Mrs. Van Horne, a stout, middle-aged woman who occupied a swivel chair at a businesslike desk, watched the operation of adjusting the black toque and rubbed her nose with a flourish indicating mental perturbation. It had occurred to her that Agatha was a somewhat colorful person for the task to which she had been assigned, that she looked undeniably youthful for so responsible an errand, that some one grayer in tone and of an aspect radiating propriety and decorum, would have been better fitted for the duty in hand. Mrs. Van Horne looked at the clock, saw it lacked but thirty-seven minutes to train time, and brushed aside her scruples. It was now too late to change.

"You are sure you feel equal to taking charge of the four, Miss Kent?" she said, more for the reassuring effect of Agatha's self-confident answer than because she had the slightest doubt what that answer would be.

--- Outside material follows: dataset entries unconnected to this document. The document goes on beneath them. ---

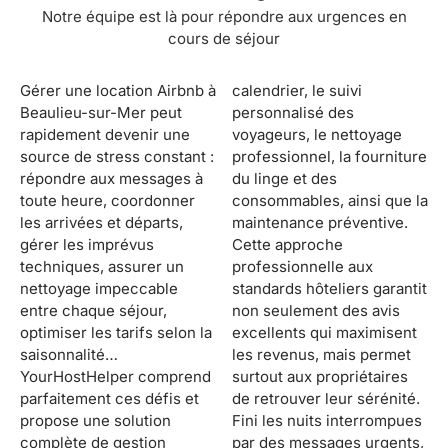
Notre équipe est là pour répondre aux urgences en
cours de séjour
Gérer une location Airbnb à
calendrier, le suivi
Beaulieu-sur-Mer peut
personnalisé des
rapidement devenir une
voyageurs, le nettoyage
source de stress constant :
professionnel, la fourniture
répondre aux messages à
du linge et des
toute heure, coordonner
consommables, ainsi que la
les arrivées et départs,
maintenance préventive.
gérer les imprévus
Cette approche
techniques, assurer un
professionnelle aux
nettoyage impeccable
standards hôteliers garantit
entre chaque séjour,
non seulement des avis
optimiser les tarifs selon la
excellents qui maximisent
saisonnalité…
les revenus, mais permet
YourHostHelper comprend
surtout aux propriétaires
parfaitement ces défis et
de retrouver leur sérénité.
propose une solution
Fini les nuits interrompues
complète de gestion
par des messages urgents,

Agatha turned a vivacious face. "I'm really looking forward to the trip. It'll be such fun."

"I should hardly use that term to describe traveling in charge of four children," observed Mrs. Van Horne, with a grim smile. "And one of them a teething baby. You will naturally attract a good deal of attention."

"Not a bit," said Agatha briskly.

"You think not?"

"Every one will take it for granted that I am a young mother, coming home with my little family to visit grandpa and grandma."

Mrs. Van Horne's brow cleared. As the representative of a serious-minded organization, with an established reputation for prudence and sagacity, she had been accusing herself of indiscretion in entrusting this important commission to a young woman of such butterfly aspect, even though in self-defense she insisted that of her assistants, Miss Kent was easily the most resourceful and capable. Agatha's suggestion brought relief. Without doubt she was right. The traveling public would assume her to be a matron of extraordinarily youthful appearance. No one would question the discretion of the head of the Hamilton Orphanage for committing four children to the care of one who, whatever her capacity, looked a fly-away girl.